> [AIM OF THE TASK] Starting at the line with "#30: present -> none" and going on through the line with "#45, owner: Leo Johnson -> Aisha Dunn", reproduce each line in the records below exactly and nothing more.

> [DATASET]
[Start of section]
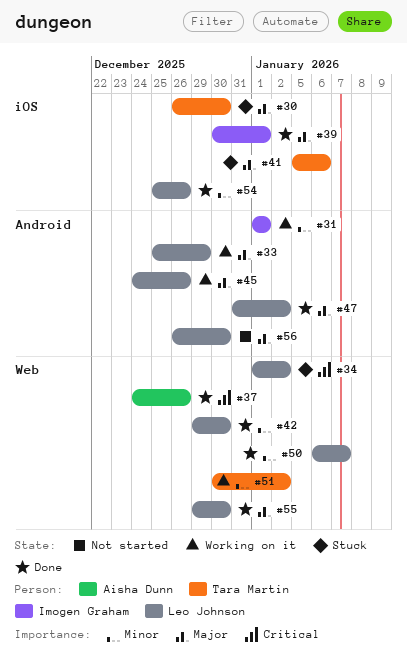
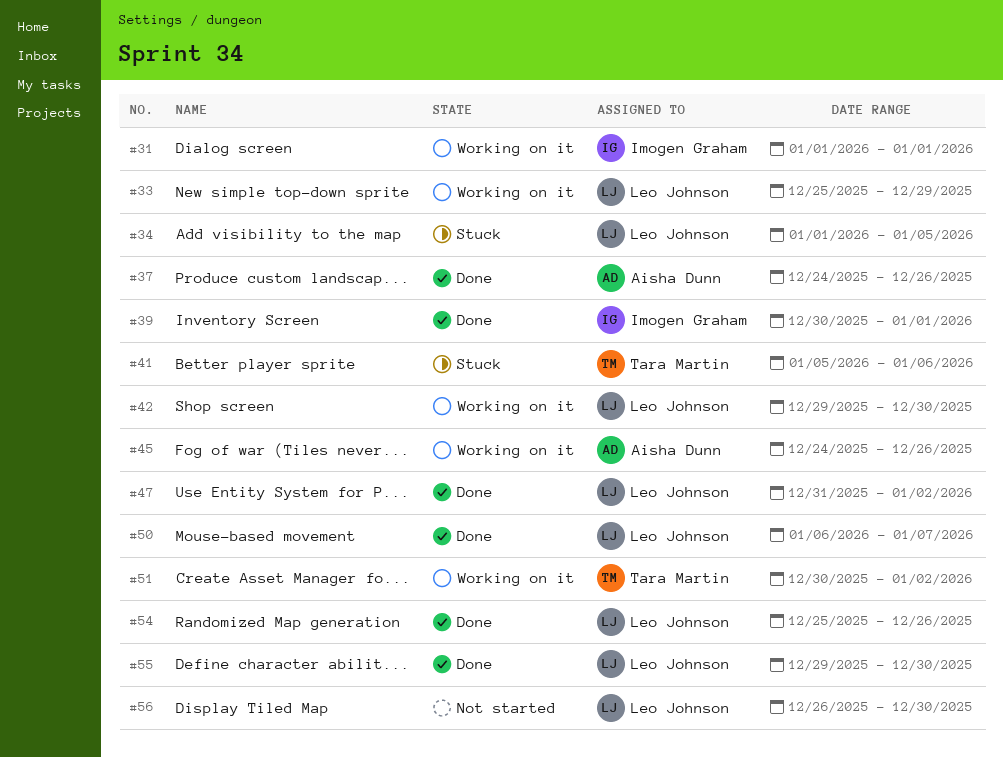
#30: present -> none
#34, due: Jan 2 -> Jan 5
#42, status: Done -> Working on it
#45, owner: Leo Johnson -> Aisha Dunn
[End of section]
[Start of section]
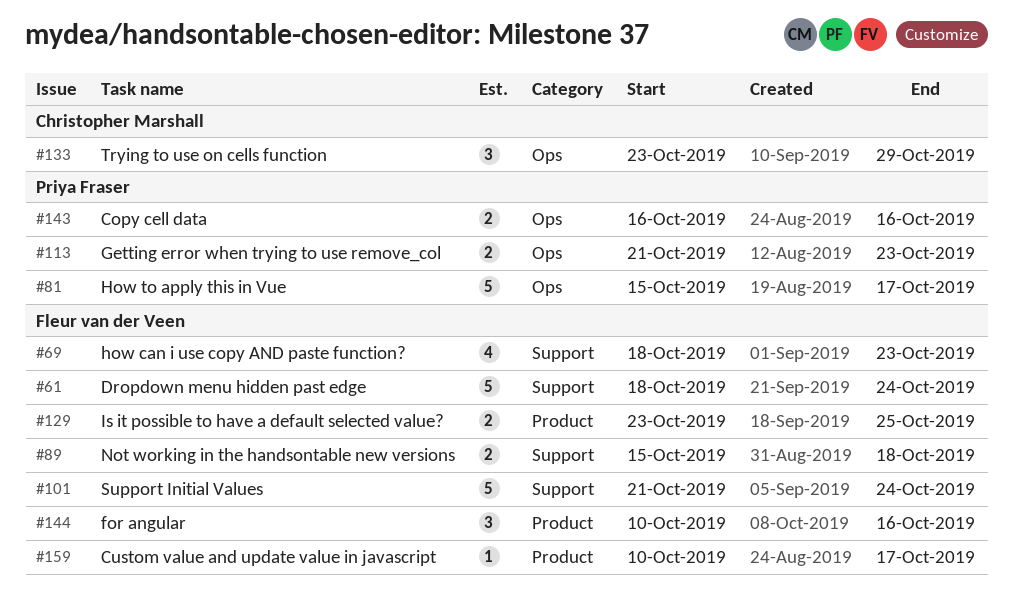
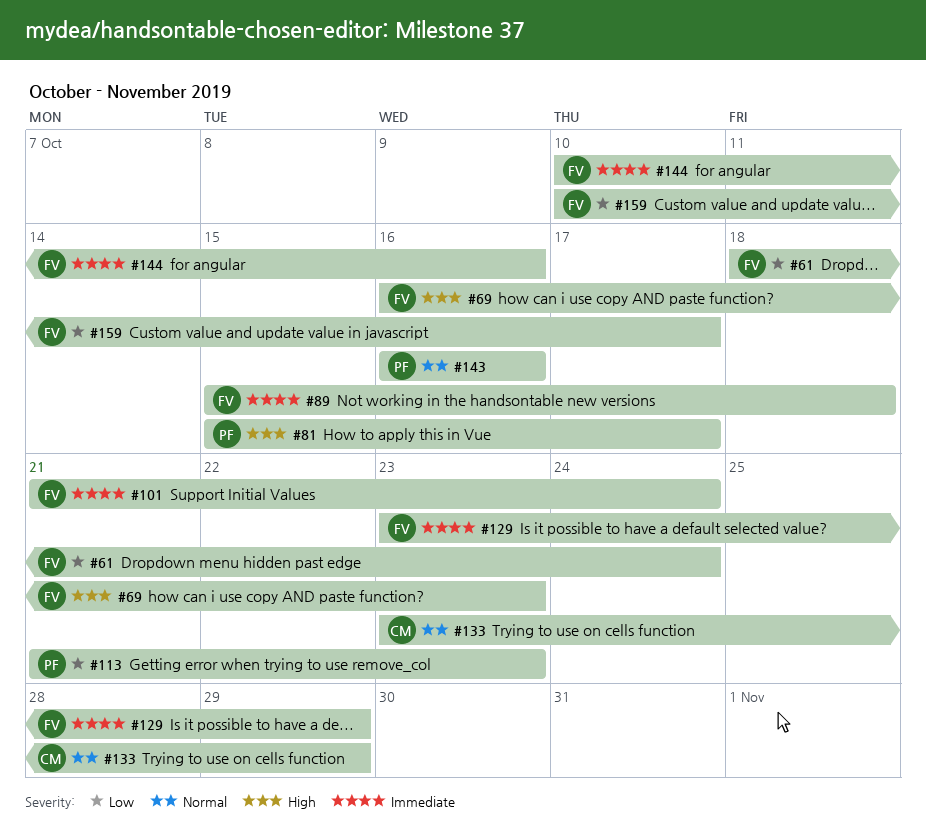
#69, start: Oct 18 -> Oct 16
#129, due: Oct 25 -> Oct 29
[End of section]
> [EXERCISE RESULT]
#30: present -> none
#34, due: Jan 2 -> Jan 5
#42, status: Done -> Working on it
#45, owner: Leo Johnson -> Aisha Dunn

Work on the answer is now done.